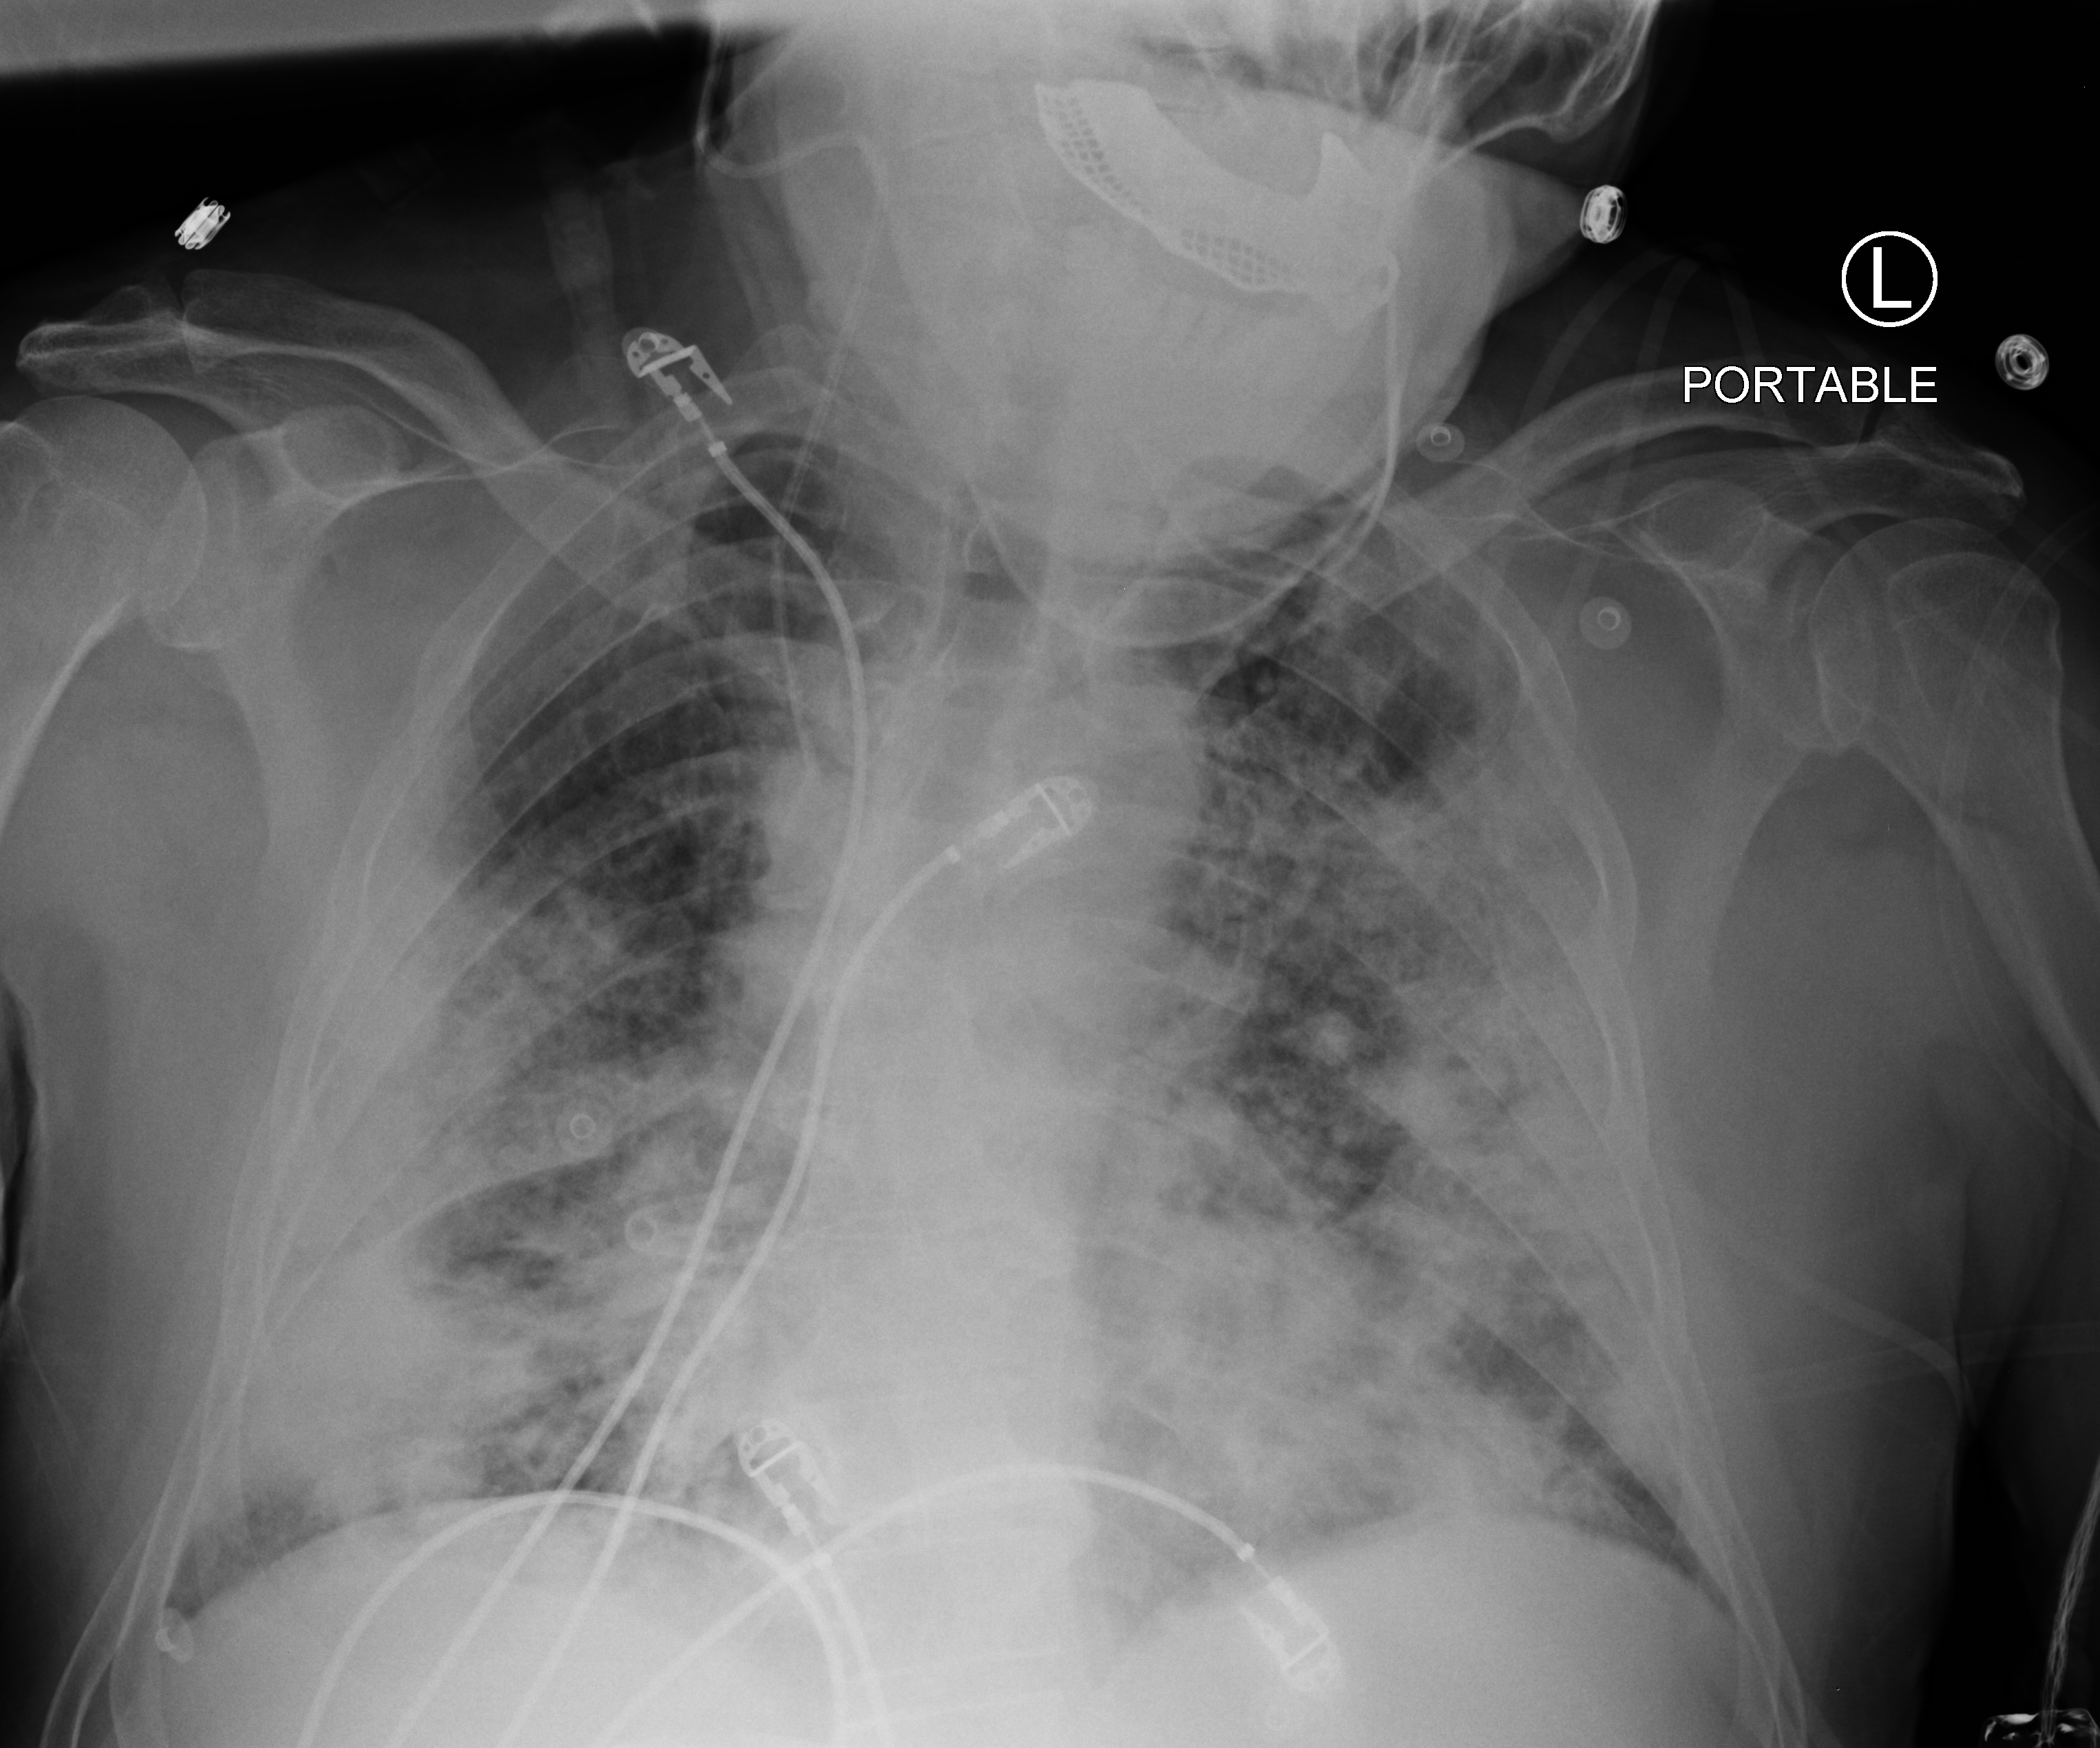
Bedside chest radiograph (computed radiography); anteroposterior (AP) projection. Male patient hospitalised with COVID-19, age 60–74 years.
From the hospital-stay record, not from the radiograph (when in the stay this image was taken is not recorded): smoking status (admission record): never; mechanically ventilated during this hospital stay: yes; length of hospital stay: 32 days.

○ ○ ○ ○

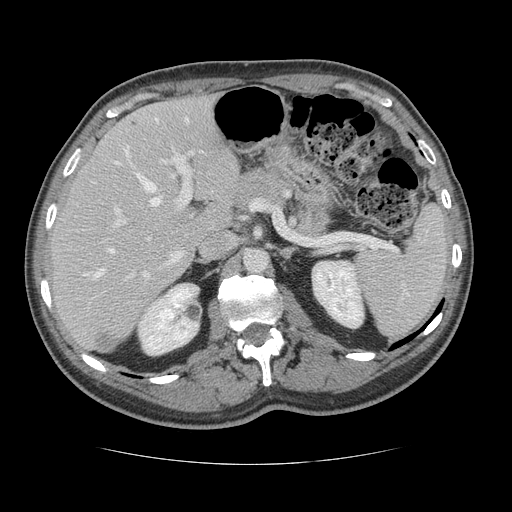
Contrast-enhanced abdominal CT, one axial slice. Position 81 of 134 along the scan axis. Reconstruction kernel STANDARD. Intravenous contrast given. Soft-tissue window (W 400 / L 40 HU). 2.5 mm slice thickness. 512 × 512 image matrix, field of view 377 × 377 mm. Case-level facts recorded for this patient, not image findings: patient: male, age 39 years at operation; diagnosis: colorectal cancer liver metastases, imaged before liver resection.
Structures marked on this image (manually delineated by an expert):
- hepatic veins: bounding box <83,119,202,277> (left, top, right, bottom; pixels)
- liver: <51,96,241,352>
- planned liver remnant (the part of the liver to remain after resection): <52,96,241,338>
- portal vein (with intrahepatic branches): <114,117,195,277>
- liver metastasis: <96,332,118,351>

○ ○ ○ ○

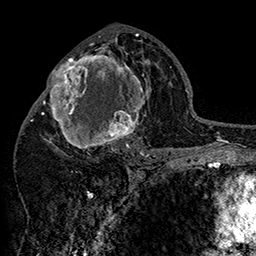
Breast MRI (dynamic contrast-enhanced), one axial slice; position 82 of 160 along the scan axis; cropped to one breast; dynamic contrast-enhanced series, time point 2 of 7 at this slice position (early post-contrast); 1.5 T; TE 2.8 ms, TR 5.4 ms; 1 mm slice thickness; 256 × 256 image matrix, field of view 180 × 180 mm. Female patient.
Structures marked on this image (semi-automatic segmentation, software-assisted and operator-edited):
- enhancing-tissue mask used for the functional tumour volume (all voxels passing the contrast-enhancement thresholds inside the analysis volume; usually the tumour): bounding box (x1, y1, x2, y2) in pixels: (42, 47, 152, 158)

○ ○ ○ ○

== Task objective ==
Retype exactly, and only, the lines above from the one where "- liver: <51,96,241,352>" occurs up to and including the one where "- liver metastasis: <96,332,118,351>" occurs.

== Solution to this problem ==
- liver: <51,96,241,352>
- planned liver remnant (the part of the liver to remain after resection): <52,96,241,338>
- portal vein (with intrahepatic branches): <114,117,195,277>
- liver metastasis: <96,332,118,351>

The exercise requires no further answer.